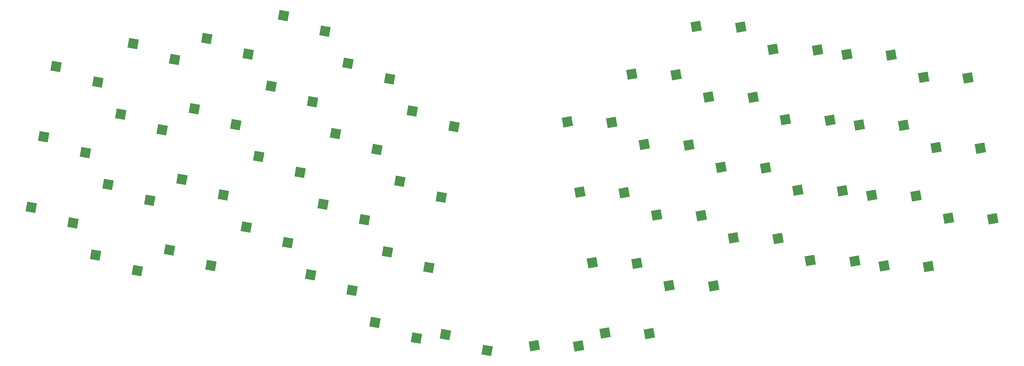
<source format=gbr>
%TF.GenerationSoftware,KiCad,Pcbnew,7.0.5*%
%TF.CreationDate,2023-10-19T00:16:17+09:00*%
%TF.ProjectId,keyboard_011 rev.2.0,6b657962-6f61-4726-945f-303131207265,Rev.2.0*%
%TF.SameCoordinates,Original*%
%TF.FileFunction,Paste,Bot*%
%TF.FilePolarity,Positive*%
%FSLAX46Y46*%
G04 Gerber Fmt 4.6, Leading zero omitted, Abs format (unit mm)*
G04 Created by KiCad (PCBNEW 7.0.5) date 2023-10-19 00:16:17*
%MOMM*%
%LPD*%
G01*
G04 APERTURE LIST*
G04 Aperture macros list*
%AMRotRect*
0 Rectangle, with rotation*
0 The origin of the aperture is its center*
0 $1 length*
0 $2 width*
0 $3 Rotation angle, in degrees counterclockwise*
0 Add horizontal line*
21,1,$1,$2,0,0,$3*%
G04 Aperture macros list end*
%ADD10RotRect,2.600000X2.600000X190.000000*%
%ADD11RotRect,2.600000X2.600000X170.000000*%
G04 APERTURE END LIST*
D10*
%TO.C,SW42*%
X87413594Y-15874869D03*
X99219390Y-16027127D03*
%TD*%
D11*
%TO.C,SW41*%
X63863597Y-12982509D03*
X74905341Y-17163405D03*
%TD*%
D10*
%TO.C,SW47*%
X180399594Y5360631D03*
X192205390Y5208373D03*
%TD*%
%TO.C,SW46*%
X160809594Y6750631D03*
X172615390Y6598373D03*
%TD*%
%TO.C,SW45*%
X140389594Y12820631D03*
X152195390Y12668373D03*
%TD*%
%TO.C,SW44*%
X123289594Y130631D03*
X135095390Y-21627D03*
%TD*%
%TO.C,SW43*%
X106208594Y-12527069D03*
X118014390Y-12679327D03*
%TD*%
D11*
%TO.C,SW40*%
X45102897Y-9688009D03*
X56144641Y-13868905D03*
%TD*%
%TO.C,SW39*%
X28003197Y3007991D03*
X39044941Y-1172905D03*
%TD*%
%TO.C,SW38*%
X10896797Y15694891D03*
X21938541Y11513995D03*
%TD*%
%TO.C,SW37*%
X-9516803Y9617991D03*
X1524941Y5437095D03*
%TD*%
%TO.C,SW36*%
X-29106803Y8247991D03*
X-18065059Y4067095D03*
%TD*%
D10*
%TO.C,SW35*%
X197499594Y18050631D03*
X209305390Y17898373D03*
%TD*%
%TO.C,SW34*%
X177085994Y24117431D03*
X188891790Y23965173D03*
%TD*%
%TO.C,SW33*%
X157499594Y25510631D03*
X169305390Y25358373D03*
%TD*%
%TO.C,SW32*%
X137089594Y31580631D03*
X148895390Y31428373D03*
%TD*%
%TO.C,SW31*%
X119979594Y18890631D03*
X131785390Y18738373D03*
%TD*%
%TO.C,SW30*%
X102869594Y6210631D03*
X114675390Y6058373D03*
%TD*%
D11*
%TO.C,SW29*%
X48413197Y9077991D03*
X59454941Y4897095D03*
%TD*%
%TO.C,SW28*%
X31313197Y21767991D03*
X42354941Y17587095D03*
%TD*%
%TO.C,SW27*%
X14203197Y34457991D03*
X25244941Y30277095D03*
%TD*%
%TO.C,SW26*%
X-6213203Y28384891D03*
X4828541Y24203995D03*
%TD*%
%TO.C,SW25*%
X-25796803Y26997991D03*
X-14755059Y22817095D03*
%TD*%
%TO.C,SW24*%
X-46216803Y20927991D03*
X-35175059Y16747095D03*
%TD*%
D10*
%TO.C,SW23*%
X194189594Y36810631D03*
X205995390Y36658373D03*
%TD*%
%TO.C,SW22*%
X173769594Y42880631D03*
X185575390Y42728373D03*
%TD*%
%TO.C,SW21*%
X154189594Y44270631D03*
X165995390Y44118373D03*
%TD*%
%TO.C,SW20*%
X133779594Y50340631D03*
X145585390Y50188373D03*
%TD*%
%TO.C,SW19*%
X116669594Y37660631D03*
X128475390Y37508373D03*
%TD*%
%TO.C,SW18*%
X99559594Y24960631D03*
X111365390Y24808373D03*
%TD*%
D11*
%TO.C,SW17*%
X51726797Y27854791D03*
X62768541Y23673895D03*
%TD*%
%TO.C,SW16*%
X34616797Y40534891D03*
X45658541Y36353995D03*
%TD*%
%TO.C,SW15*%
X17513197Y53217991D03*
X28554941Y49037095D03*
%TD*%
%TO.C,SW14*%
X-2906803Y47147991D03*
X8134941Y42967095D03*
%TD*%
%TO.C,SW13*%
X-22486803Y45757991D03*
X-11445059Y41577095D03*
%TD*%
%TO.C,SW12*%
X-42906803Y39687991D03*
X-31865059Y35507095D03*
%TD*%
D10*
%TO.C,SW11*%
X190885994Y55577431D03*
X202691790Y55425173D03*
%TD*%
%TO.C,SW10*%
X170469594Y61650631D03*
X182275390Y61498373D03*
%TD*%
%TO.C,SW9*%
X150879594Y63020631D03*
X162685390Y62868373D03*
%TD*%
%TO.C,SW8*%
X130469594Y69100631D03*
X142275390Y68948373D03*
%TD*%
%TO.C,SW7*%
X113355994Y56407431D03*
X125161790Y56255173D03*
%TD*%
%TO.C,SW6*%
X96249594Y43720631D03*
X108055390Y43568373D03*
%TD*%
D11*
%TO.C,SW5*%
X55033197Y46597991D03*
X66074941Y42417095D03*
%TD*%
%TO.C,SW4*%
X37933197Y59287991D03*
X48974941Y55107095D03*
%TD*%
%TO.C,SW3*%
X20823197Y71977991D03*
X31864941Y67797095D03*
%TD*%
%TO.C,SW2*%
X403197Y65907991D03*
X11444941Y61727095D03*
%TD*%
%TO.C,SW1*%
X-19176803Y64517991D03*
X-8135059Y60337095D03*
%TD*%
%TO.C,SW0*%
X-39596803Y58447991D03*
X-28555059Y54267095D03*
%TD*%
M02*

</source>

---

# Action item
Wherever "format" appears in the listing, report the line it is on.

# Solution for this exercise
<source format=gbr>
G04 Gerber Fmt 4.6, Leading zero omitted, Abs format (unit mm)*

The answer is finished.